Dataset items
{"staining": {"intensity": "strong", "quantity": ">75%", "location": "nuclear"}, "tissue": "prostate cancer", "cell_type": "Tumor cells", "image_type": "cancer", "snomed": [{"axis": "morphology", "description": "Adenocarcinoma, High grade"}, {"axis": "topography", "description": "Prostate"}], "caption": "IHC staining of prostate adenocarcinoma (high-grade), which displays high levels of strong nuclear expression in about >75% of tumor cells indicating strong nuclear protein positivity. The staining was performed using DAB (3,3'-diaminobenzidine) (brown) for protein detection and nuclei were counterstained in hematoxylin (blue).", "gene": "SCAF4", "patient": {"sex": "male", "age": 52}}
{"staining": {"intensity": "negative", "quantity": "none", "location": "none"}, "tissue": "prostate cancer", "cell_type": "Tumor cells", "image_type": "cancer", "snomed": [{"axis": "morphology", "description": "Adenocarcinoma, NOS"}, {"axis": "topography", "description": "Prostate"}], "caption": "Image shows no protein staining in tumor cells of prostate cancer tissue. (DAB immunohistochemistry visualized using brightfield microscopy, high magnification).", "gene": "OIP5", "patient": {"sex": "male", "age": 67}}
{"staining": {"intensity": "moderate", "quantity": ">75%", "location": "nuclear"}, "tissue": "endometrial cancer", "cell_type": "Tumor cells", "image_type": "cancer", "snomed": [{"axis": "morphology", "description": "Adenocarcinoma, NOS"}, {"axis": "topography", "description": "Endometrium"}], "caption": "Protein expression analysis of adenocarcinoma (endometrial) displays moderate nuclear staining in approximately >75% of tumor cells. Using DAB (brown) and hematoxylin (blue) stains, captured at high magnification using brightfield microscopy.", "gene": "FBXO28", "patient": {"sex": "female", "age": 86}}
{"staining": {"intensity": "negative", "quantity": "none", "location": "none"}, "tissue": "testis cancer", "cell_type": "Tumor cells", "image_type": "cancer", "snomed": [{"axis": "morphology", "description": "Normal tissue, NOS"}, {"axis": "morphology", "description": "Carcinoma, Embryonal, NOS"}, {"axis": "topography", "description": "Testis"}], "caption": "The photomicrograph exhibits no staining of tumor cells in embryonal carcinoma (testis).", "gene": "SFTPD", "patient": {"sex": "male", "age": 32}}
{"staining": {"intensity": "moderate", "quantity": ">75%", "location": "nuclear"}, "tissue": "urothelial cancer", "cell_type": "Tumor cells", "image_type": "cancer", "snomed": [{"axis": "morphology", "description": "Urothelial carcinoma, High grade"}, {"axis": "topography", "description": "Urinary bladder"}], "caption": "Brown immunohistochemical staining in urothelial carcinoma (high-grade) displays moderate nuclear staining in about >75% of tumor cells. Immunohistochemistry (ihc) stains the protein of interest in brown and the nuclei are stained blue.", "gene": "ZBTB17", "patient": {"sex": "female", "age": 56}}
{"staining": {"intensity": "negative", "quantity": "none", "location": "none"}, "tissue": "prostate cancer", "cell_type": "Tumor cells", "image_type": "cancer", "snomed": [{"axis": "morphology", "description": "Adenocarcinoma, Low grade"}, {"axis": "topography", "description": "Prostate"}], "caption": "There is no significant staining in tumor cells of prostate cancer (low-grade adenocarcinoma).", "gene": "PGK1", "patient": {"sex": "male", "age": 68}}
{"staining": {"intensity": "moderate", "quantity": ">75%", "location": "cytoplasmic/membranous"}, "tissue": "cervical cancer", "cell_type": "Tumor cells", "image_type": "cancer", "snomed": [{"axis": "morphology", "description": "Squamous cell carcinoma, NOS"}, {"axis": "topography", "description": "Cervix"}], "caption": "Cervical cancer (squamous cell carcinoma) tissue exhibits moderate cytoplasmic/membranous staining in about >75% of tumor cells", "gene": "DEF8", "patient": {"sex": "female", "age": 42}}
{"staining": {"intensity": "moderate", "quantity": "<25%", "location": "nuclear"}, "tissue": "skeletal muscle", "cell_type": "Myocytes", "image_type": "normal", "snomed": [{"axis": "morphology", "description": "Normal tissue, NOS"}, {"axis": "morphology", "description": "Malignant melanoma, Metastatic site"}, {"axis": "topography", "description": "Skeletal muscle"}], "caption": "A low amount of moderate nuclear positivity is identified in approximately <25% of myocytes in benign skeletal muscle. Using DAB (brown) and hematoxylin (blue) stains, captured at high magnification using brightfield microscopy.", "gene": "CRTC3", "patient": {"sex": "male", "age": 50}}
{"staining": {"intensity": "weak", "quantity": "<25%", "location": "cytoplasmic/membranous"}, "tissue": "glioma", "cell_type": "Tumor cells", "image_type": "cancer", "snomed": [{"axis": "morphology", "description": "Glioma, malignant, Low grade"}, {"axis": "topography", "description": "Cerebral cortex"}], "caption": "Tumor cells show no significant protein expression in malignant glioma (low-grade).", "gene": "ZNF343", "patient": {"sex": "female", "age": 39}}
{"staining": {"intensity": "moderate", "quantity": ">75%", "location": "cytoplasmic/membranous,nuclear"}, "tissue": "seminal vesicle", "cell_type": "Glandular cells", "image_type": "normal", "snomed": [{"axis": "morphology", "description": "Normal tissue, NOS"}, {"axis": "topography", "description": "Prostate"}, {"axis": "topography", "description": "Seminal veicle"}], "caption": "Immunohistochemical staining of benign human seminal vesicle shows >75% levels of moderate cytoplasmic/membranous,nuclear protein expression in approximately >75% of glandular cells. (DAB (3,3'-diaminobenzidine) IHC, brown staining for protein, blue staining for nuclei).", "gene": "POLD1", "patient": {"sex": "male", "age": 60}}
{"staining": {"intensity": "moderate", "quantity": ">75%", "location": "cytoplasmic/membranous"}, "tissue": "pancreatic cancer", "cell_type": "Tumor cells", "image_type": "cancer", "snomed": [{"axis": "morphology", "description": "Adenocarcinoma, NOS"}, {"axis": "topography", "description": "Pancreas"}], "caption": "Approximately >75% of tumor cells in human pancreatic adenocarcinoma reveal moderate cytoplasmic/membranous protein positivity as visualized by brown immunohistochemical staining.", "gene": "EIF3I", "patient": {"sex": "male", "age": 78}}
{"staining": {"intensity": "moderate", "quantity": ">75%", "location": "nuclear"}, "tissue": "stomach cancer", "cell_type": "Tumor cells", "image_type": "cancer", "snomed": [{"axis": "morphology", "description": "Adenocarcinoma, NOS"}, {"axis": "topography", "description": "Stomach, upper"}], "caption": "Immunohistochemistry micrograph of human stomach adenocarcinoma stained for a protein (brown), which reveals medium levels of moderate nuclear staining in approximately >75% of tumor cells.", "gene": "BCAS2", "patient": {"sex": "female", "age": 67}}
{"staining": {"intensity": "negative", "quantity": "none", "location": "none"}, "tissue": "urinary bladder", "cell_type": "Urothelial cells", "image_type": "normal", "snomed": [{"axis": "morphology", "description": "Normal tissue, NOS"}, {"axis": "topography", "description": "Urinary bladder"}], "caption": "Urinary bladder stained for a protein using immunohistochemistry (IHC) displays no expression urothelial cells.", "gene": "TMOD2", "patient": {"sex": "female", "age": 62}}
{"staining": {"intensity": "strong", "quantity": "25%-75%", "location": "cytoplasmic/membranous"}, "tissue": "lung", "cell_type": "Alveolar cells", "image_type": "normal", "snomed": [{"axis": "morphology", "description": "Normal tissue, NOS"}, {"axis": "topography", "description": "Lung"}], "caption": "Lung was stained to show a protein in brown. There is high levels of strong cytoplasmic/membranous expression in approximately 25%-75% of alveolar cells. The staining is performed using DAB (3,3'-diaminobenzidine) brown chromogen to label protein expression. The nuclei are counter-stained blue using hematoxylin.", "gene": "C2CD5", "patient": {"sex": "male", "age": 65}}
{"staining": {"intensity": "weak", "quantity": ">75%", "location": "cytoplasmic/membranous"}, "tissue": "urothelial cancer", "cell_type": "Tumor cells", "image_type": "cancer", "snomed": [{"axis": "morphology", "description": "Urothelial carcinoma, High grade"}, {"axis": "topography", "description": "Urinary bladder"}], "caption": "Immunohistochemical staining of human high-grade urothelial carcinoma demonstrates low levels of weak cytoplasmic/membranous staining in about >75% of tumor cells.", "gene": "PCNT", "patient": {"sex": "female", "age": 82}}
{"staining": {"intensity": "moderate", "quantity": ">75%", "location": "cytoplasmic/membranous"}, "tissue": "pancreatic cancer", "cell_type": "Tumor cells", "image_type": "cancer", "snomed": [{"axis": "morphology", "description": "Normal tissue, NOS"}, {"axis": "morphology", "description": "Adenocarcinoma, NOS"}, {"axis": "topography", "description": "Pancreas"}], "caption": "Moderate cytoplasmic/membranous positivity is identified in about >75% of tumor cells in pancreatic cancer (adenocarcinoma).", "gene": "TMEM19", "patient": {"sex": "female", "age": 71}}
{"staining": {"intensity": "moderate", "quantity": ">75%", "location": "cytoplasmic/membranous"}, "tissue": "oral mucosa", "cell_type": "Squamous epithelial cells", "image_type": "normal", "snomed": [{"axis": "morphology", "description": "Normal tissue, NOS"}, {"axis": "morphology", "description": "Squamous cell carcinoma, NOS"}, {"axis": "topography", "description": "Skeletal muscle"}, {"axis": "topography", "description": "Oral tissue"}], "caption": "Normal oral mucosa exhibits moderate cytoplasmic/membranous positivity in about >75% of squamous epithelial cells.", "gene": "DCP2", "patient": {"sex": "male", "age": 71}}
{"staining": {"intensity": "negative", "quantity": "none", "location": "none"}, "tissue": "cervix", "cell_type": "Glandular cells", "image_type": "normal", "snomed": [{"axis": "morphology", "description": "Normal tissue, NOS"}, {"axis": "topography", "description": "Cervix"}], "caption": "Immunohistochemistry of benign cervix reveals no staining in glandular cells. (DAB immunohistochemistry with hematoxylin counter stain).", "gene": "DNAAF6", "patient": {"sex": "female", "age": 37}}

* **Problem description**
Here the output must be the lines above from the line with "immunohistochemical staining in" to the line with "low amount of", both included, duplicated word for word and nothing else.

* **Task result**
{"staining": {"intensity": "moderate", "quantity": ">75%", "location": "nuclear"}, "tissue": "urothelial cancer", "cell_type": "Tumor cells", "image_type": "cancer", "snomed": [{"axis": "morphology", "description": "Urothelial carcinoma, High grade"}, {"axis": "topography", "description": "Urinary bladder"}], "caption": "Brown immunohistochemical staining in urothelial carcinoma (high-grade) displays moderate nuclear staining in about >75% of tumor cells. Immunohistochemistry (ihc) stains the protein of interest in brown and the nuclei are stained blue.", "gene": "ZBTB17", "patient": {"sex": "female", "age": 56}}
{"staining": {"intensity": "negative", "quantity": "none", "location": "none"}, "tissue": "prostate cancer", "cell_type": "Tumor cells", "image_type": "cancer", "snomed": [{"axis": "morphology", "description": "Adenocarcinoma, Low grade"}, {"axis": "topography", "description": "Prostate"}], "caption": "There is no significant staining in tumor cells of prostate cancer (low-grade adenocarcinoma).", "gene": "PGK1", "patient": {"sex": "male", "age": 68}}
{"staining": {"intensity": "moderate", "quantity": ">75%", "location": "cytoplasmic/membranous"}, "tissue": "cervical cancer", "cell_type": "Tumor cells", "image_type": "cancer", "snomed": [{"axis": "morphology", "description": "Squamous cell carcinoma, NOS"}, {"axis": "topography", "description": "Cervix"}], "caption": "Cervical cancer (squamous cell carcinoma) tissue exhibits moderate cytoplasmic/membranous staining in about >75% of tumor cells", "gene": "DEF8", "patient": {"sex": "female", "age": 42}}
{"staining": {"intensity": "moderate", "quantity": "<25%", "location": "nuclear"}, "tissue": "skeletal muscle", "cell_type": "Myocytes", "image_type": "normal", "snomed": [{"axis": "morphology", "description": "Normal tissue, NOS"}, {"axis": "morphology", "description": "Malignant melanoma, Metastatic site"}, {"axis": "topography", "description": "Skeletal muscle"}], "caption": "A low amount of moderate nuclear positivity is identified in approximately <25% of myocytes in benign skeletal muscle. Using DAB (brown) and hematoxylin (blue) stains, captured at high magnification using brightfield microscopy.", "gene": "CRTC3", "patient": {"sex": "male", "age": 50}}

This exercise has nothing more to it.